Yemek pişirmeyi de seviyor musun?

Yemeği araştırdığım için yemek pişirme tekniklerini de seviyorum. Yemekte bizim de ruhumuzun bir parçası yer alır. Her yemeğe kendimizden bir parça, bir pırıltı katarız. Oldukça uzun bir zaman İsrail televizyonun 10 kanalı Arutz 10’un sabah programında ‘Yemek Haberlerini’ sundum. Şefler, ustalar benim için çok özel bir ter taşırlar. İsrail’in ünlü şeflerinin mutfağında onlarla birlikte yemek yaptım: Şef Haim Cohen’in mutfağında, Kudüs’teki Machaneyuda Şefi ile Londra’daki yerlerinde onlara katıldım. Ben, kendimi sadece keyfim ve dostlarım için pişirirken görebiliyorum. Gazeteci olarak bazı yemek tadımlarına hakemlik de yaptım. Bu hazırlıkların seyircisi, yazarı olmak sanırım daha kolay.

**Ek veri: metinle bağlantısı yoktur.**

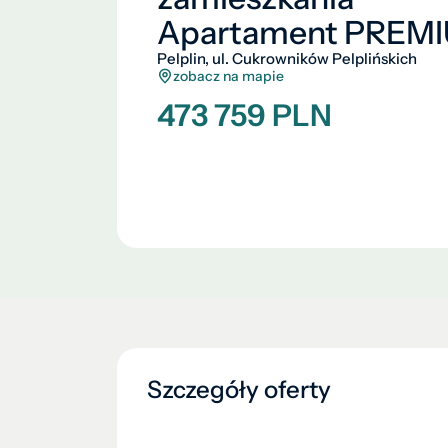
Apartament PREM
Pelplin, ul. Cukrowników Pelplińskich
zobacz na mapie
473 759 PLN
Szczegóły oferty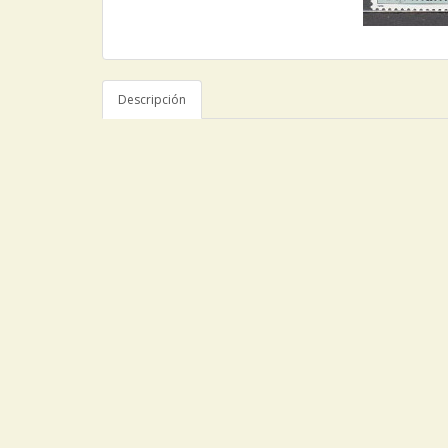
Descripción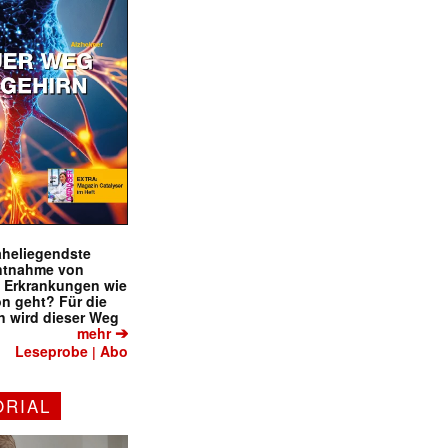
naheliegendste
ntnahme von
f Erkrankungen wie
on geht? Für die
 wird dieser Weg
➔
mehr
Leseprobe
Abo
|
ORIAL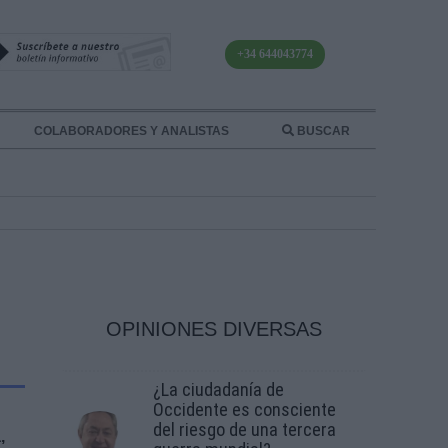
+34 644043774
COLABORADORES Y ANALISTAS
BUSCAR
OPINIONES DIVERSAS
¿La ciudadanía de
Occidente es consciente
del riesgo de una tercera
,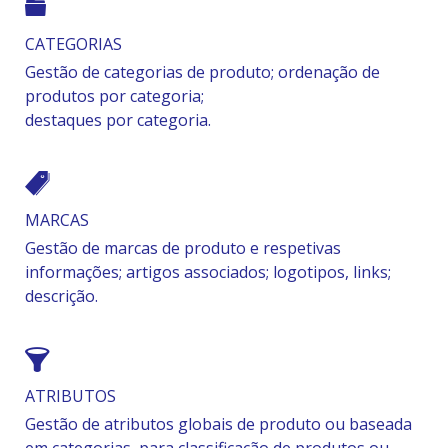
CATEGORIAS
Gestão de categorias de produto;
ordenação de
produtos por categoria;
destaques por categoria.
MARCAS
Gestão de marcas de produto e respetivas
informações; artigos associados; logotipos, links;
descrição.
ATRIBUTOS
Gestão de atributos globais de produto ou baseada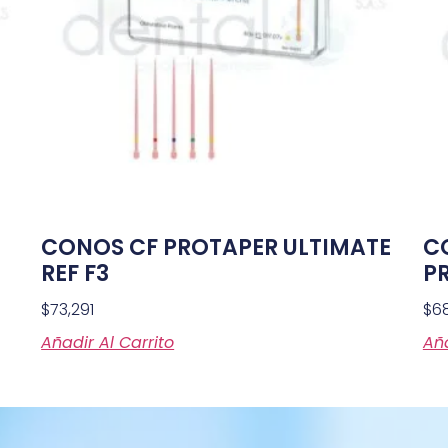
CONOS CF PROTAPER ULTIMATE
C
REF F3
P
$
73,291
$
6
Añadir Al Carrito
Aña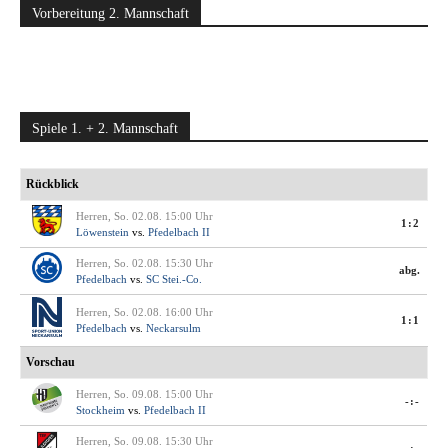
Vorbereitung 2. Mannschaft
Spiele 1. + 2. Mannschaft
Rückblick
Herren, So. 02.08. 15:00 Uhr
1:2
Löwenstein
vs.
Pfedelbach II
Herren, So. 02.08. 15:30 Uhr
abg.
Pfedelbach
vs.
SC Stei.-Co.
Herren, So. 02.08. 16:00 Uhr
1:1
Pfedelbach
vs.
Neckarsulm
Vorschau
Herren, So. 09.08. 15:00 Uhr
-:-
Stockheim
vs.
Pfedelbach II
Herren, So. 09.08. 15:30 Uhr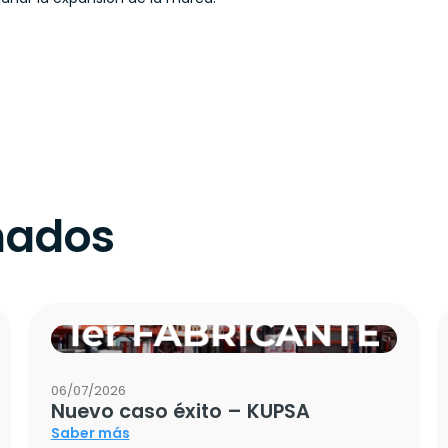
onados
06/07/2026
Nuevo caso éxito – KUPSA
Saber más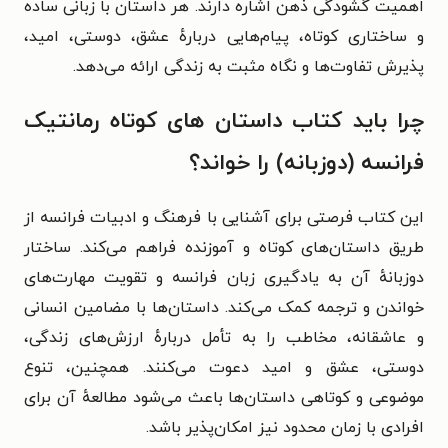
اهمیت گشودگی ذهن اشاره دارند. هر داستان با زبانی ساده
و ساختاری کوتاه، پیام‌هایی دربارهٔ عشق، دوستی، امید،
پذیرش تفاوت‌ها و نگاه مثبت به زندگی ارائه می‌دهد.
چرا باید کتاب داستان های کوتاه رمانتیک
فرانسه (دوزبانه) را خواند؟
این کتاب فرصتی برای آشنایی با فرهنگ و ادبیات فرانسه از
طریق داستان‌های کوتاه و آموزنده فراهم می‌کند. ساختار
دوزبانهٔ آن به یادگیری زبان فرانسه و تقویت مهارت‌های
خواندن و ترجمه کمک می‌کند. داستان‌ها با مضامین انسانی
و عاشقانه، مخاطب را به تأمل دربارهٔ ارزش‌های زندگی،
دوستی، عشق و امید دعوت می‌کنند. همچنین، تنوع
موضوعی و کوتاهی داستان‌ها باعث می‌شود مطالعهٔ آن برای
افرادی با زمان محدود نیز امکان‌پذیر باشد.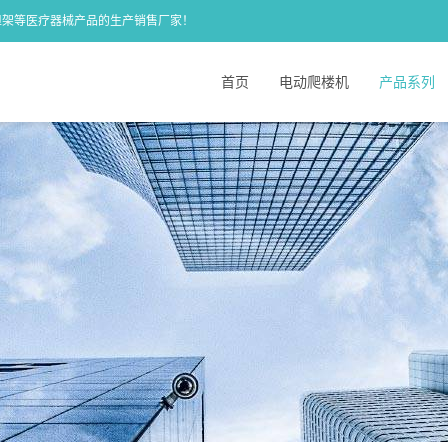
担架等医疗器械产品的生产销售厂家！
首页
电动爬楼机
产品系列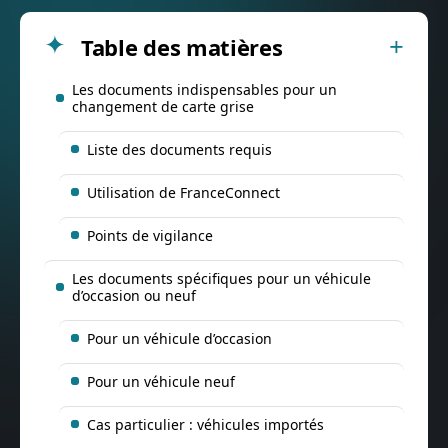
Table des matières
Les documents indispensables pour un
changement de carte grise
Liste des documents requis
Utilisation de FranceConnect
Points de vigilance
Les documents spécifiques pour un véhicule
d’occasion ou neuf
Pour un véhicule d’occasion
Pour un véhicule neuf
Cas particulier : véhicules importés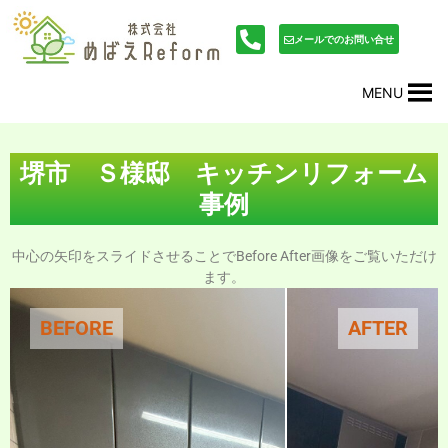
内
投
容
稿
メールでのお問い合せ
を
ナ
ス
ビ
MENU
キ
ゲ
ッ
ー
プ
シ
ョ
堺市 Ｓ様邸 キッチンリフォーム
ン
事例
中心の矢印をスライドさせることでBefore After画像をご覧いただけ
ます。
BEFORE
AFTER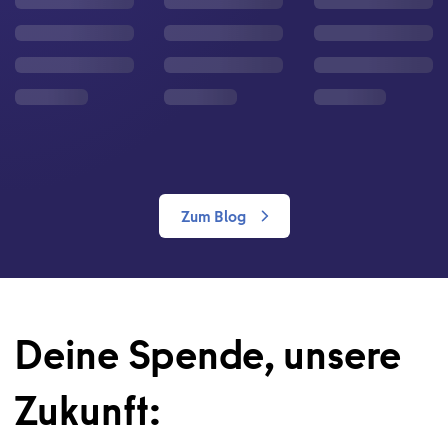
Zum Blog
Deine Spende, unsere
Zukunft: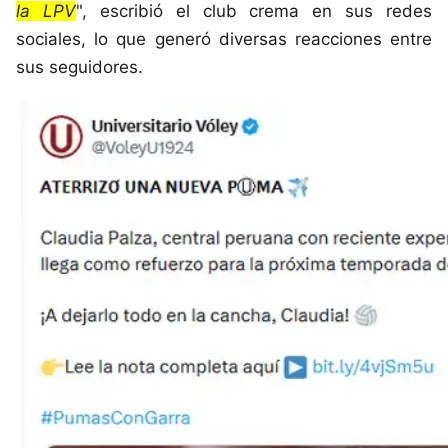
la LPV
", escribió el club crema en sus redes
sociales, lo que generó diversas reacciones entre
sus seguidores.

Peki, Türk Yemekleri için ne diyebilirsin?

Tabii ki en sevdiğim yemekler Türk yemekleri; köklerimde yatan en tabii ve bilinçli tercihim... İşim gereğince birçok ülkeye gidiyor, birçok lezzetle tanışıyorum ve seyahat ettikçe Türk mutfağının değerini daha iyi anlıyorum. Türk mutfağında tarih var, zengin malzeme kullanılabiliyor, çeşitli sebzeler var: ‘The Perfect Storm’ yani bu mutfakta mükemmel fırtınayı yaratmak için tüm elementler mevcut. Haftalık Globes Gazetesinin hafta sonu dergisinde en az ayda bir Türk mutfağı ile ilgili yazıyorum.

REX nedir, bu fikir nasıl doğdu?

Stockholm’e gidiyordum. Uçakta şehirle ilgili yemek yerlerini araştırdım ve tavsiye edilen tüm yerlerin orayı gezmiş ‘kendilerince bilgin’ insanlardan kaynaklandığını gördüm. Profesyonel bir bilgi bulamadığım için hayal kırıklığına uğramıştım. Ben turist tuzağı olmayan, kaliteli ve aynı zamanda otantik yerleri bulmak istedim. Böylece kendim bu konuda site kurmayı düşünmeye başladım. ‘Site Recommendations by Experts’in kısaltması REX olarak yola çıktı. Yemekle uğraşan, tanınmış şeflerin, yemek eleştirmenleri ve gazetecilerin tavsiye edip yazdıkları bir site. Rex aynı zamanda yaratıcı projelere danışmanlık veren bir şirket. Bu benim hayalimdi; zaten hayal etmeyen insan amacına ulaşamaz.

İleriye dönük projelerin nedir?

Şu anda uluslararası bazı markalarla geliştirdiğim projelerimin yanı sıra İstanbul ve Türk Sefarad yemekleri üzerine yazdığım kitabı bitirmek ve yayınlamayı planlıyorum.